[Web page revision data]
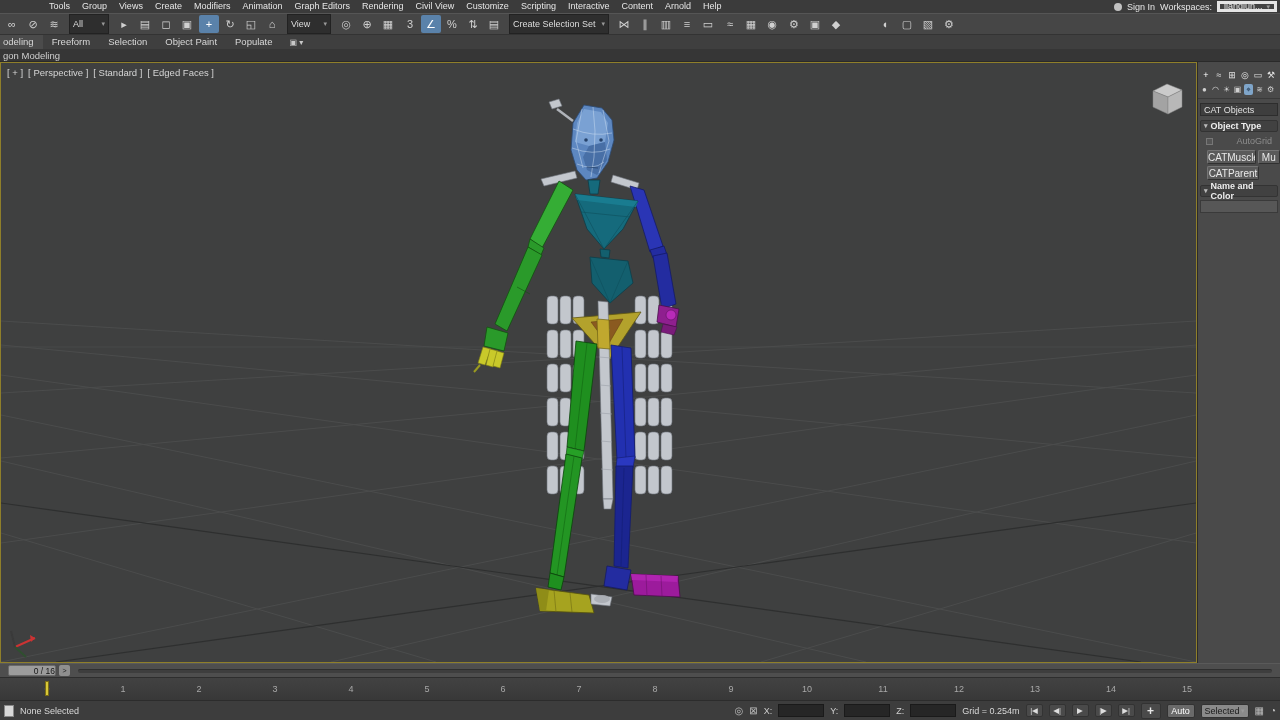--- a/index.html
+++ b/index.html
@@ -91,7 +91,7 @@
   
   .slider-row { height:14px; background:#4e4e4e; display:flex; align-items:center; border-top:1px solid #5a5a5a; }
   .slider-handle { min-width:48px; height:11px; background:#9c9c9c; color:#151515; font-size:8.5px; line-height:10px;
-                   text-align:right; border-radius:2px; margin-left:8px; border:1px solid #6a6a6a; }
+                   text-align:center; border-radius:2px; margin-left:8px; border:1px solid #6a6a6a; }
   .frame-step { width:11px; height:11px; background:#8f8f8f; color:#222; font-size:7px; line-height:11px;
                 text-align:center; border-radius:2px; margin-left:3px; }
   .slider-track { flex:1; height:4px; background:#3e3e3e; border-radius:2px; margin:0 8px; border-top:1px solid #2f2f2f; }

◆ TASK BRIEF:
Set down only these lines, exactly: the one containing "color:#222; font-size:7px; line-height:11px;" and each line after it through the end of the entries above.

◆ RESULT FOR THIS TASK:
   .frame-step { width:11px; height:11px; background:#8f8f8f; color:#222; font-size:7px; line-height:11px;
                 text-align:center; border-radius:2px; margin-left:3px; }
   .slider-track { flex:1; height:4px; background:#3e3e3e; border-radius:2px; margin:0 8px; border-top:1px solid #2f2f2f; }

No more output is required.